Requirement »
Provide only the number of lines in the records where "cadastro" appears.

(Input material)

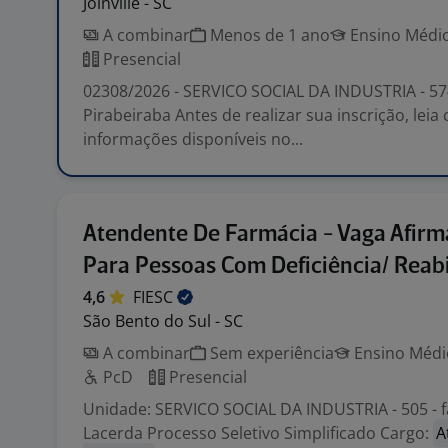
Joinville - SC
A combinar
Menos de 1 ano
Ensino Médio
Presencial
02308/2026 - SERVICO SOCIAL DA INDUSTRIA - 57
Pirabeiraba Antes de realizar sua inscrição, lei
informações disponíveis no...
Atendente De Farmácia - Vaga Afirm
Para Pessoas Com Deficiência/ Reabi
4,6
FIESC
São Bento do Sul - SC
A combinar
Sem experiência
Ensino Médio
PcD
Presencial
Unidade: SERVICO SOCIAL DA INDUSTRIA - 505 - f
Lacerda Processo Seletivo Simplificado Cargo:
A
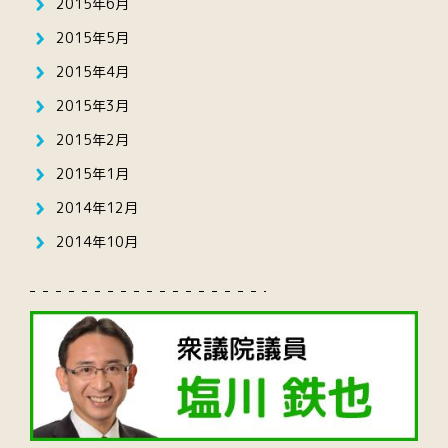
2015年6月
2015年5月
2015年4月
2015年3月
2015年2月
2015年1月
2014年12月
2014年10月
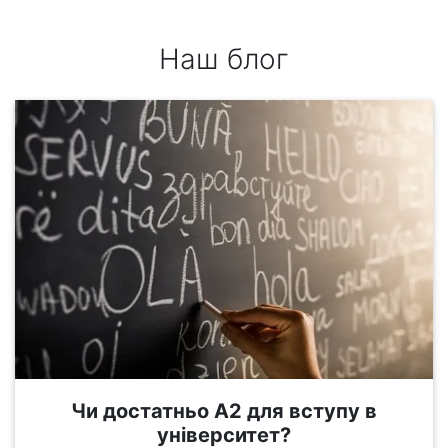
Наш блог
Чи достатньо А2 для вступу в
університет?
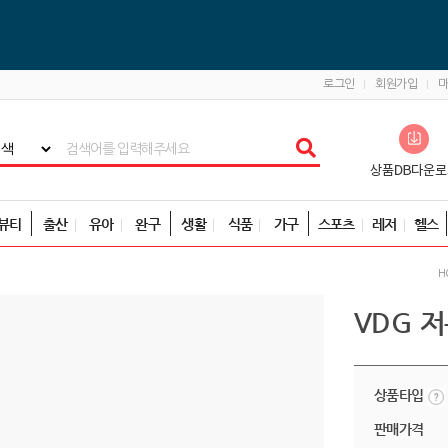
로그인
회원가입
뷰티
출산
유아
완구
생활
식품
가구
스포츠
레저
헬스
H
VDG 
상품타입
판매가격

(End Input material)
(Input material)

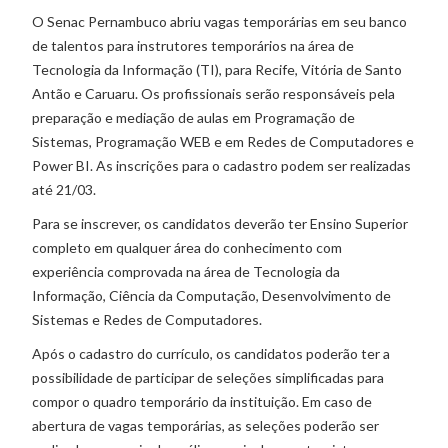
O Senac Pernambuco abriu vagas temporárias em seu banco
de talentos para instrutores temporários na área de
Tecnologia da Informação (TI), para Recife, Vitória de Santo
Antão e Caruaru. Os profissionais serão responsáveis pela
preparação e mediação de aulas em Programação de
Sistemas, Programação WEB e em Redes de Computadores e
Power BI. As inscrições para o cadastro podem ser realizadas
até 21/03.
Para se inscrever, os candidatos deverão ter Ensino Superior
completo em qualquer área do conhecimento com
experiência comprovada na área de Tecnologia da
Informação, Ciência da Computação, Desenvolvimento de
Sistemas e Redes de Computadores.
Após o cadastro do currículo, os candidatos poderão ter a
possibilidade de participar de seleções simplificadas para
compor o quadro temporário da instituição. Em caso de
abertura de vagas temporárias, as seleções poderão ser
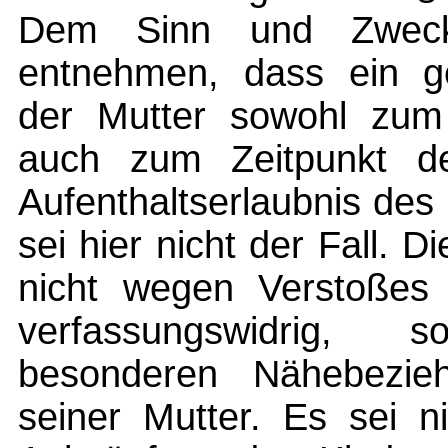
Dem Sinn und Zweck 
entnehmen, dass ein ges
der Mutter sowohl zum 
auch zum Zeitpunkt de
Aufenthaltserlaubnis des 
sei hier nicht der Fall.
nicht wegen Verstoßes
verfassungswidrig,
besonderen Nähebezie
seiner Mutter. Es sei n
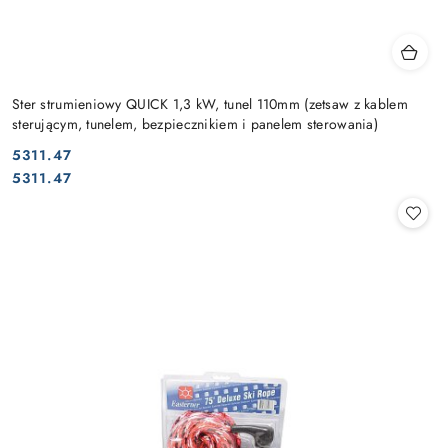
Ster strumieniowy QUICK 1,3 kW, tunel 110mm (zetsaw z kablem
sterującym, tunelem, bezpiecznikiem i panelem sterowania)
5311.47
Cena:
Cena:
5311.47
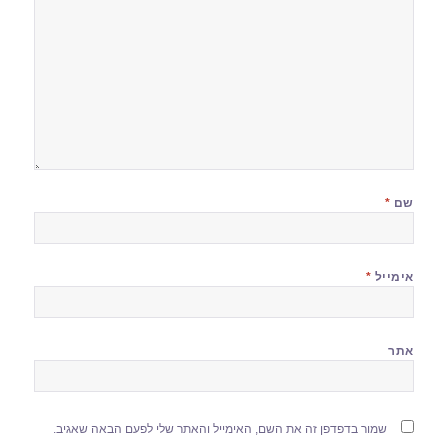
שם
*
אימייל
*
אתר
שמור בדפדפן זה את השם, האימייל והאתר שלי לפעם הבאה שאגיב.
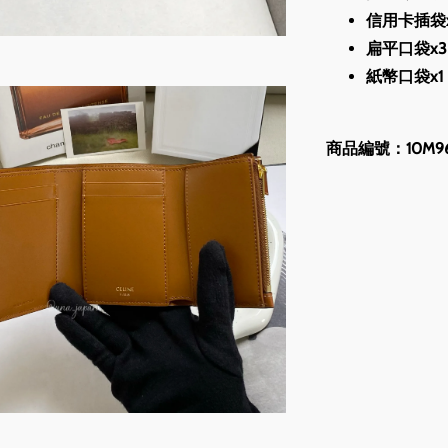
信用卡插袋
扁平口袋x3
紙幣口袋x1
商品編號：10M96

(End Input material)

Reply »
2